_Document extract:_
────────────────

Dean Phillips of Kangs Solicitors provides some guidance in relation to Company Director Disqualification Proceedings.
The circumstances leading to Director Disqualification Proceedings frequently involve a number of various issues and allegations.
Although the Court or Secretary of State may only be concerned as to whether a company director is “unfit” to be involved in the management of a company, the same circumstances may also give rise to other potential civil or, indeed, criminal proceedings being brought against the director.
Once a Director Disqualification Order has been made, or a director has given an Undertaking containing a schedule of facts, consideration needs to be given as to the impact this Order or Undertaking could have on defending other proceedings which may be brought.
Use of Judicial Findings | Director Disqualification Solicitors
Where evidence has been presented and tested before a Judge in open Court, the Judge’s findings may be available for use in subsequent civil cases.
This will often be on the grounds that the facts have already been litigated on or that forcing parties to re-litigate these facts could be an abuse of process.
It should be emphasised that whether or not these prior findings will be binding is highly dependent on the facts of the case including:
- The level of representations
- The parties to the case
- Whether the point was properly contested in the earlier hearing.
Due to the higher standard of proof required in criminal cases, the findings and determinations made in civil cases are not binding on the criminal court.
Can the Director’s Undertaking subsequently be used against him? | Defending Company Directors
Although the fact that an Undertaking was accepted by the Secretary of State may be adduced in evidence in subsequent proceedings, the relevance of the facts within the Schedule were considered in the cases of R v Blackspur Group plc (No.3) SoS v Davies (No.3) 2001 and Brazzo v Ruutledge .
In R v Blackspur, the Court held that the content of Schedules forming part of Undertakings cannot be relied upon on as evidential proof for the purposes of subsequent proceedings.
Additionally, it was held that the only evidential use of the Schedule content is that the matters referred to are not disputed and are not admissions of those matters.
In Brazzo v Routledge, it was accepted that the fact that such an Undertaking was signed can be put to a defendant in cross-examination and he is allowed to explain the reasons why the undertaking was given.

────────────────

_Recorded data:_
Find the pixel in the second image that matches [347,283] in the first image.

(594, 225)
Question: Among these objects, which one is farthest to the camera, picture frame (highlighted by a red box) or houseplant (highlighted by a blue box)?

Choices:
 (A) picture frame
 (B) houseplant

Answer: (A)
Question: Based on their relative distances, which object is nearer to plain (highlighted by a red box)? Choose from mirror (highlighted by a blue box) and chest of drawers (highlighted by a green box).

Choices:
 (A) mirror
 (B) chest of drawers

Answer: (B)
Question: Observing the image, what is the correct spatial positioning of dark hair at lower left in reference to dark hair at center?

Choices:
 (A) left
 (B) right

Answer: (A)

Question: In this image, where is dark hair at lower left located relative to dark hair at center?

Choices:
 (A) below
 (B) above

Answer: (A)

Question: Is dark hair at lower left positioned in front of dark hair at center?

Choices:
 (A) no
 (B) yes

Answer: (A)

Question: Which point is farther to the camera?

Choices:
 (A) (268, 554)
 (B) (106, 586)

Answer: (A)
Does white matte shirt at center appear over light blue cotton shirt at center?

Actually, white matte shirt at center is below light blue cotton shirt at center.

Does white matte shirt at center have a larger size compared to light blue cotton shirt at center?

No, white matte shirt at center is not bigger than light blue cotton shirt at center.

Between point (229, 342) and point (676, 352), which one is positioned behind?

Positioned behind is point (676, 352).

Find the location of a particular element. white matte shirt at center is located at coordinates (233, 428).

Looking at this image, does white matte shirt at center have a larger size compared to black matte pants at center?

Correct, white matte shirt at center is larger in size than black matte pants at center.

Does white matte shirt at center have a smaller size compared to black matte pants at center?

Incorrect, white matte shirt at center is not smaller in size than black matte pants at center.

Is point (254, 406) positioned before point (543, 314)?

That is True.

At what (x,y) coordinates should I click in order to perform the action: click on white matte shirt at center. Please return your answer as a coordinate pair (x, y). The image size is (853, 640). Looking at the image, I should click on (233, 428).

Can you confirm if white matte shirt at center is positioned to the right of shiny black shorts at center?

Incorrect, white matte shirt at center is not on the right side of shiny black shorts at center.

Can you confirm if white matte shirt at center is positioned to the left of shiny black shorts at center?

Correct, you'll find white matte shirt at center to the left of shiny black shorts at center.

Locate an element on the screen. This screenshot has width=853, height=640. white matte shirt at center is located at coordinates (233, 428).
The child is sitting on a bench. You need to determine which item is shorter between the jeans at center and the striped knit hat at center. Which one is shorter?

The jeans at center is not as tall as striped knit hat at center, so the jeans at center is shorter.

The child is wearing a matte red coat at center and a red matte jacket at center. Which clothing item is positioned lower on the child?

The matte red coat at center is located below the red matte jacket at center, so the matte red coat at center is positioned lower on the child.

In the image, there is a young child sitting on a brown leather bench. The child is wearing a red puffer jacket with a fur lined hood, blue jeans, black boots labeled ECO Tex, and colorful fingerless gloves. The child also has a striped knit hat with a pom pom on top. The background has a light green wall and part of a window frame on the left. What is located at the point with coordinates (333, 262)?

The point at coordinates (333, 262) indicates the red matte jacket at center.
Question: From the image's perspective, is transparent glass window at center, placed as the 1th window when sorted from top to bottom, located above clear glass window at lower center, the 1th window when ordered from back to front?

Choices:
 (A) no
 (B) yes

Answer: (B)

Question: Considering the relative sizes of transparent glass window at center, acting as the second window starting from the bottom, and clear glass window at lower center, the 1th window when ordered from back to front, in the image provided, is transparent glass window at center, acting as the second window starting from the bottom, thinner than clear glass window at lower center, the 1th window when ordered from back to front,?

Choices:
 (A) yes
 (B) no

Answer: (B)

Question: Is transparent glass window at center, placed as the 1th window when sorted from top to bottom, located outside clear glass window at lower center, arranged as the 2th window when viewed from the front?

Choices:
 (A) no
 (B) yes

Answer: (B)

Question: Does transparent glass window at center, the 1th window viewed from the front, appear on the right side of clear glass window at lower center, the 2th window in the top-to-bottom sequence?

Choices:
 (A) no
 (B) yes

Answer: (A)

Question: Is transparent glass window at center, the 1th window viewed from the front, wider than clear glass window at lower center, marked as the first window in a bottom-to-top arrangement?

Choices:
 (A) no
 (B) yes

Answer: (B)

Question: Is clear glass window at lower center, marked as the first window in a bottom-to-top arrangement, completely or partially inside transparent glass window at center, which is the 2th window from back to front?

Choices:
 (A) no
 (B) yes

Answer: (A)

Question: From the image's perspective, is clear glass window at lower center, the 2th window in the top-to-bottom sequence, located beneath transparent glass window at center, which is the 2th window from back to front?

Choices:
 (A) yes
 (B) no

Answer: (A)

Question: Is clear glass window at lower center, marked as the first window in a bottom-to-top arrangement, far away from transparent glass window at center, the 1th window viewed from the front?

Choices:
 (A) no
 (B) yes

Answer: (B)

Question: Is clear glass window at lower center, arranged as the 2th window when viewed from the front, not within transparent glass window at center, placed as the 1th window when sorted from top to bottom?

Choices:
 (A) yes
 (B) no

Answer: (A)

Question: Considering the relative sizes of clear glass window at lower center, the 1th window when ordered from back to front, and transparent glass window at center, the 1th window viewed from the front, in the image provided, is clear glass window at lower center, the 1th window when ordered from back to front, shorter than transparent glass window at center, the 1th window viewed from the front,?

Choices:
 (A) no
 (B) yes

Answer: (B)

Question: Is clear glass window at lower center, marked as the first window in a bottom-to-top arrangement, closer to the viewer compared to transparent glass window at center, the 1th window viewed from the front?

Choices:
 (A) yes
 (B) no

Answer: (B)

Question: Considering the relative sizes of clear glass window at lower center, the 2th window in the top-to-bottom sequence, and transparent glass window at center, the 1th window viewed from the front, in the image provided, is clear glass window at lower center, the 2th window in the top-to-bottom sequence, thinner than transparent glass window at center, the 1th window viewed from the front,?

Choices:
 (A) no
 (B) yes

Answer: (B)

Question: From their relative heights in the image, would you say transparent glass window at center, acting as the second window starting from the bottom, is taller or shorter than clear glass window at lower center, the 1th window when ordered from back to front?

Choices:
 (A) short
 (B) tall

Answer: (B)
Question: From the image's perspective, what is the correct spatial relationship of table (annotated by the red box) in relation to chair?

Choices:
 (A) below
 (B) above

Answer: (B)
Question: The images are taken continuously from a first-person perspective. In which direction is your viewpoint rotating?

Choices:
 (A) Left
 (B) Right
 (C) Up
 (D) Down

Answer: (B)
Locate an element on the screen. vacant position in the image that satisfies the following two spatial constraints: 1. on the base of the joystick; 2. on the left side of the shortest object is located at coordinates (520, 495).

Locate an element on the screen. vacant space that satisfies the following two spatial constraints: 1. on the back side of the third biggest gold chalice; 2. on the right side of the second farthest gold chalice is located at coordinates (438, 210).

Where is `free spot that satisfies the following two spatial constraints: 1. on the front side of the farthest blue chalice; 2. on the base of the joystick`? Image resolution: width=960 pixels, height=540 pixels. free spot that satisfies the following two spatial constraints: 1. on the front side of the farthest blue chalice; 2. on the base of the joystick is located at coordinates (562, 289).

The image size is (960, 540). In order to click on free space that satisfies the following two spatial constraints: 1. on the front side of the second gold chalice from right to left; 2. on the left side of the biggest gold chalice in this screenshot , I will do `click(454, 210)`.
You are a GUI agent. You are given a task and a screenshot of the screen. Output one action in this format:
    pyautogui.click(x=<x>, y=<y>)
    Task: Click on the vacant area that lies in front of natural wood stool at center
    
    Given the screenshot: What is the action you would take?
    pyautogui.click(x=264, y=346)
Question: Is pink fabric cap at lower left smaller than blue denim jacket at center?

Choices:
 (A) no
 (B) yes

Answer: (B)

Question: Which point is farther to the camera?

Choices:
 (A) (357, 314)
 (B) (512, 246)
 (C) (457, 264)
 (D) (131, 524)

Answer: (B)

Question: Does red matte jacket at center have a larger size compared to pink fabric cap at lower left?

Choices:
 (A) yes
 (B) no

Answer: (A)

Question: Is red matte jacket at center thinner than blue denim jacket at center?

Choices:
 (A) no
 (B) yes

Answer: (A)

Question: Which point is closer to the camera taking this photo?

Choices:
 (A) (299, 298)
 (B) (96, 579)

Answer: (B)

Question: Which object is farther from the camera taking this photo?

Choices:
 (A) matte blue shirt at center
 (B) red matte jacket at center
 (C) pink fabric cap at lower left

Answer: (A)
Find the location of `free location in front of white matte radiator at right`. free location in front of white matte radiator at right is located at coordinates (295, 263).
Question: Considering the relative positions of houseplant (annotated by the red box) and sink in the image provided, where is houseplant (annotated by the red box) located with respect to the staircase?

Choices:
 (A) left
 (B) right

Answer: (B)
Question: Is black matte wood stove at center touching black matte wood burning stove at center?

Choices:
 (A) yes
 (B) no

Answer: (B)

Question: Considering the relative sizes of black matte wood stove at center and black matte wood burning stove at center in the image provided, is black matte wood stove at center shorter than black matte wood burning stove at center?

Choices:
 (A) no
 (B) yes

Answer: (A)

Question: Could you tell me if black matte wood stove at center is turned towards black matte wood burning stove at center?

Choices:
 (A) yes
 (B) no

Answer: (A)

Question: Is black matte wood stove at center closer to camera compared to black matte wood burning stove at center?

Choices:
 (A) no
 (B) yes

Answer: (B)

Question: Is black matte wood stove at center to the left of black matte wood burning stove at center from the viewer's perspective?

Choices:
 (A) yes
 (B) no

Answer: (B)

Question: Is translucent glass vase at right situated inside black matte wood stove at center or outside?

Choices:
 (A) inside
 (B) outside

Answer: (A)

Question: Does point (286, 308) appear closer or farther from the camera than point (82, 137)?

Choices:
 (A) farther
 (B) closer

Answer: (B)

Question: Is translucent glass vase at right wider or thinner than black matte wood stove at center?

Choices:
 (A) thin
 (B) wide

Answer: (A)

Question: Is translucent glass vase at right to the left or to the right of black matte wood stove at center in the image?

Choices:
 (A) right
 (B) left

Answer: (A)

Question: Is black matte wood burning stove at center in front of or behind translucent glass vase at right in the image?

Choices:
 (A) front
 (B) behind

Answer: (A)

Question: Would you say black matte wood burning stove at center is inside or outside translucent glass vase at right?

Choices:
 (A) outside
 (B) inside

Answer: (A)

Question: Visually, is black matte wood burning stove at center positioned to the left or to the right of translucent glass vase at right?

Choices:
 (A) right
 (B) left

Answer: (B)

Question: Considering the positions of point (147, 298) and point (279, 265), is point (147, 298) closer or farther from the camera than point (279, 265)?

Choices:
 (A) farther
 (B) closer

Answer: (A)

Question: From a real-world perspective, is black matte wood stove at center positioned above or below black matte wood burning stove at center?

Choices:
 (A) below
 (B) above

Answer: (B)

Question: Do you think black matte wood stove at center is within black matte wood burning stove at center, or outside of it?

────────────────

_Tasks to carry out:_
a. Reproduce the director disqualification guidance in full, word for word.
b. Pull out every line of the records that contains the string "fabric", treating uppercase and lowercase as different.

_Results in order:_
a.
Dean Phillips of Kangs Solicitors provides some guidance in relation to Company Director Disqualification Proceedings.
The circumstances leading to Director Disqualification Proceedings frequently involve a number of various issues and allegations.
Although the Court or Secretary of State may only be concerned as to whether a company director is “unfit” to be involved in the management of a company, the same circumstances may also give rise to other potential civil or, indeed, criminal proceedings being brought against the director.
Once a Director Disqualification Order has been made, or a director has given an Undertaking containing a schedule of facts, consideration needs to be given as to the impact this Order or Undertaking could have on defending other proceedings which may be brought.
Use of Judicial Findings | Director Disqualification Solicitors
Where evidence has been presented and tested before a Judge in open Court, the Judge’s findings may be available for use in subsequent civil cases.
This will often be on the grounds that the facts have already been litigated on or that forcing parties to re-litigate these facts could be an abuse of process.
It should be emphasised that whether or not these prior findings will be binding is highly dependent on the facts of the case including:
- The level of representations
- The parties to the case
- Whether the point was properly contested in the earlier hearing.
Due to the higher standard of proof required in criminal cases, the findings and determinations made in civil cases are not binding on the criminal court.
Can the Director’s Undertaking subsequently be used against him? | Defending Company Directors
Although the fact that an Undertaking was accepted by the Secretary of State may be adduced in evidence in subsequent proceedings, the relevance of the facts within the Schedule were considered in the cases of R v Blackspur Group plc (No.3) SoS v Davies (No.3) 2001 and Brazzo v Ruutledge .
In R v Blackspur, the Court held that the content of Schedules forming part of Undertakings cannot be relied upon on as evidential proof for the purposes of subsequent proceedings.
Additionally, it was held that the only evidential use of the Schedule content is that the matters referred to are not disputed and are not admissions of those matters.
In Brazzo v Routledge, it was accepted that the fact that such an Undertaking was signed can be put to a defendant in cross-examination and he is allowed to explain the reasons why the undertaking was given.

b.
Question: Is pink fabric cap at lower left smaller than blue denim jacket at center?
Question: Does red matte jacket at center have a larger size compared to pink fabric cap at lower left?
 (C) pink fabric cap at lower left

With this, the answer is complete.